» Source text
☆ ☆ ☆ ☆
Small Businesses Concerned About Governor’s Health Proposal
Some small business owners are voicing concerns about provisions of a health care reform plan Gov. Arnold Schwarzenegger (R) announced on Monday, the Sacramento Bee reports (Chan, Sacramento Bee, 1/12).
Under the governor's plan, Medi-Cal and Healthy Families would be expanded to help provide coverage to low- and moderate income state residents, and individuals who declined to carry insurance could face a reduction in state income tax refunds or have wages withheld.
The $12 billion plan also would require contributions from employers, individuals, insurers and medical providers (California Healthline, 1/9). Firms with at least 10 employees that do not offer health insurance benefits would have to pay 4% of their payroll to a state fund that would help provide health insurance benefits to state residents.
Administration officials and legislators have not negotiated "exact details and costs to all parties," the Bee reports.
☆ ☆ ☆ ☆
» Data listing
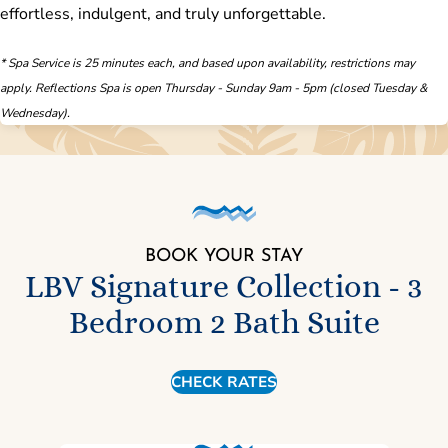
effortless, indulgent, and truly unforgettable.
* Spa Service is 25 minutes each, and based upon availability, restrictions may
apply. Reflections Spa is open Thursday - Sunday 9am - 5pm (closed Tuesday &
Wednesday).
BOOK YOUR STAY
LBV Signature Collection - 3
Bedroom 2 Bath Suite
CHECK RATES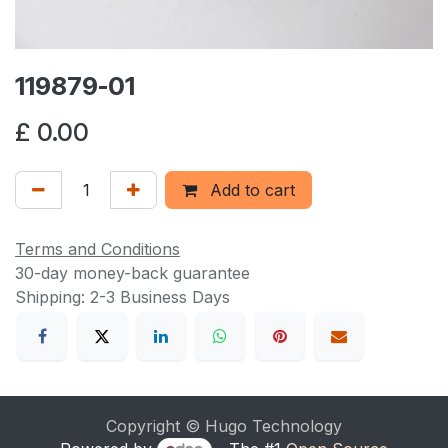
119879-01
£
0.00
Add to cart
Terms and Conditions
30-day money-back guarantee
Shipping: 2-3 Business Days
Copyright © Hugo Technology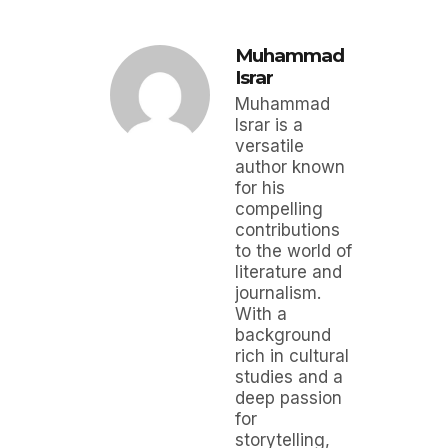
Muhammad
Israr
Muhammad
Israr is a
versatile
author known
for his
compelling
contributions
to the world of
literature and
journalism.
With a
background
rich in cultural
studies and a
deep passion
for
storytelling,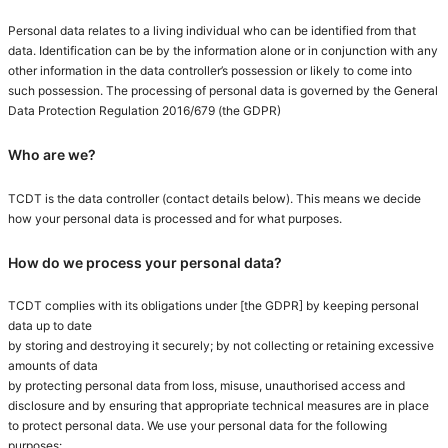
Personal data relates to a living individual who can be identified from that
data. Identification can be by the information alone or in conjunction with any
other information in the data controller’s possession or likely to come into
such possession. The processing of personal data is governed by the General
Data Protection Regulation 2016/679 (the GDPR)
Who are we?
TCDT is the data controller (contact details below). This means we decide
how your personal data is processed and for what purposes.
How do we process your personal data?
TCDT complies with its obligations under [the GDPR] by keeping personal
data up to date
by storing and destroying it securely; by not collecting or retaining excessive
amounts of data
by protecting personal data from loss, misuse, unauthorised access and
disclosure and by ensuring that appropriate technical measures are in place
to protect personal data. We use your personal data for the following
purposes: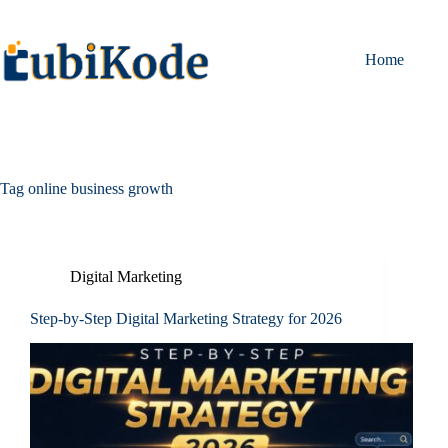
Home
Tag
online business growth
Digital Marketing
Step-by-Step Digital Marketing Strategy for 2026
☆ ☆ ☆ ☆
» To do
A - From the article on the governor's health proposal, extract the passage starting with "Under the governor's" and going on through "to state residents.".
B - Write what comes next in the article on the governor's health proposal, picking up after its final sentence.

» Answers to each task
A -
Under the governor's plan, Medi-Cal and Healthy Families would be expanded to help provide coverage to low- and moderate income state residents, and individuals who declined to carry insurance could face a reduction in state income tax refunds or have wages withheld.
The $12 billion plan also would require contributions from employers, individuals, insurers and medical providers (California Healthline, 1/9). Firms with at least 10 employees that do not offer health insurance benefits would have to pay 4% of their payroll to a state fund that would help provide health insurance benefits to state residents.

B -
According to the Bee, business leaders said the plan could result in:
- More businesses moving to the "underground economy" to avoid paying taxes;
- Employers hiring more part-time workers in place of full-time employees;
- Firms reducing staffs; and
- Companies dropping plans to increase hiring.
Health and Human Services Agency Secretary Kim Belshé said that most California employers already provide health insurance benefits and would not be affected by the proposed 4% contribution requirement.
About 67% of all California employers provide insurance benefits, according to a 2004 survey by the California HealthCare Foundation. Among businesses with 10 to 49 employees, 81% offer health benefits, and 55% of businesses with three to nine employees provide health benefits, the study found (Sacramento Bee, 1/12).